Well folks, a wrench has been thrown in the "friends" relationship with XBD. After what I thought was a heart-felt talk with him, I spent a couple more days with him.

One thing I didn't mention in my last blog was that immediately after he left, I started feeling really ill. Puking, headaches, nausea. Day after day after day. I panicked and checked my calendar and realized I had spent those three days with XBD in direct correlation to my ovulation date. Just great. But I refused to panic. This was really early in the game, and I tried to ignore that these were the exact same signs I had immediately after conception in prior pregnancies.

Remember the DUI snafu back in January? Well, he had his court date and it was determined that he could do 30 days of house arrest, or 48 hours in jail. He chose the jail time. He went in on that Monday after we had spent all that time together and was released on Wednesday. We had agreed that I would pick him up. I did, and he asked to stay at my house for the night. I was open to it; we had spent those three great days together and I figured what's a couple more? On the way to my house, SHE called him. At that point, I told him, "look, are you going to continue to see her?" He said no, that he hadn't seen her since before he had left to go south, and didn't plan on seeing her anymore. I made it clear that if he was going to see her, I'd rather just drop him off at his own house and call it a day. I explained that I'm not a competitive person, and if this was going to be a major decision for him (me or her), that I would step-aside and bow out gracefully. Being friends, you can do that. He insisted he wouldn't be seeing her, it wasn't a major decision, and we headed to my place. Two more days of steamy sex followed.
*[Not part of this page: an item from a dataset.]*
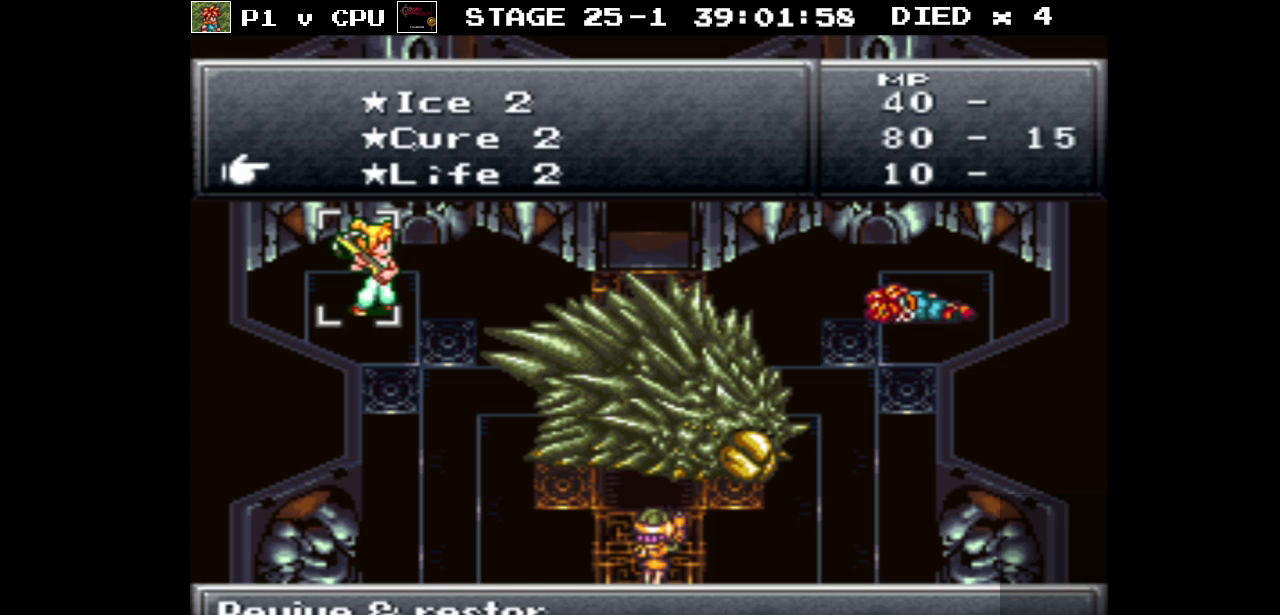
{"buttons": ["DPAD_UP"], "events": [[17, "DPAD_DOWN", "down"], [50, "DPAD_DOWN", "up"], [417, "DPAD_UP", "down"]]}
Then came Friday. I decided not to drive down and meet him. We needed space after spending so much time together and I wanted to keep things in perspective. Saturday I found out he indeed spent Friday evening with her. I wasn't mad, surprisingly. I was disappointed that he lied to me, but I wasn't mad. We had agreed that we were nothing but FWB. I can't even say I was really hurt, I half-expected it. I told him I wouldn't be meeting him Saturday either. Because I'm so non-competitive, I don't want to hurt anyone. Including her. She didn't "steal" XBD away from me. I believe people make their own decisions and if he decided he wanted to be with her instead of me, sobeit. I'm not a stalker, or a beggar and pleader. We talked on the phone about it for about 20 minutes, the conversation ending in no real resolution, although it was established that he was going to continue to see her, so the ball was in my court. I didn't say it, but I knew I would be bowing out.
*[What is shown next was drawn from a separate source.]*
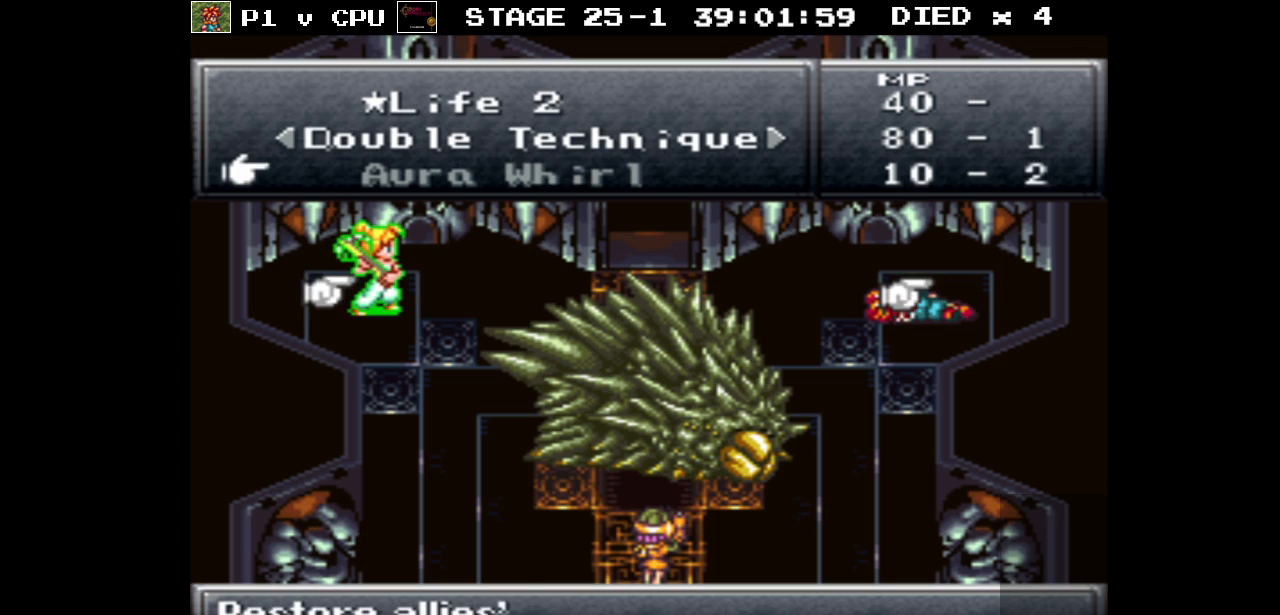
{"buttons": [], "events": [[17, "DPAD_UP", "up"], [333, "A", "down"], [433, "A", "up"]]}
When the conversation was over, I promptly walked in the house and threw up. So now, we have a situation here. I've been puking, headachy and nauseous for the past week. Sure signs for me that I'm pregnant. This is not good people. Notice how I mentioned up there that I had been pregnant several years ago? This should also point out that I'm entirely too old to be pregnant at this time of my life. Over the past week, I had mentioned my pregnancy fear to him in passing. I was really attempting to prime him for it, without actually saying it, because I don't have any proof yet. I know there is a period of time that has to pass before a test will even read a positive result. But my body has always known right away in the past (I've had two children and lost two) so I know how it works.

When I had mentioned my pregnancy fear to XBD, he told me, in no uncertain terms, that he wanted me to have it, if I was indeed pregnant. This was all before he said he was going to continue to see her, and I had decided to bow out gracefully. He then called me about 1/2 hour after we hung up and said, "if you are pregnant, I still want you to have it". I told him it would have to be something we'd talk about it. I had already scheduled an appointment to have a pregnancy test "officially" taken by my PCP. The nurse had asked me when I thought conception had occurred, and they gave me a day that should give enough time for an accurate reading to occur. That appointment is in three days. Because it is a blood test, I may not have the results for another two days after that.

People, I'm at a loss as to what to do. I don't believe in abortion. I believe it is murder. However, I do believe that abortions should be safe and legal. I know not everyone believes as I do, and that's their business, not mine. I'm not a crazy right-to-lifer who condemns people who don't share the same viewpoint with me. It's merely my belief. But there's the other side of me who can't imagine raising a child alone, and how this would keep me tied to this man for the rest of my life. But then I don't believe abortions should be done just because "having a baby would be really inconvenient right now" (something that someone actually said to me). And trust me, this would REALLY be inconvenient for me. I just got over a MAJOR illness, XBD and I broke up, and he's seeing someone else to boot.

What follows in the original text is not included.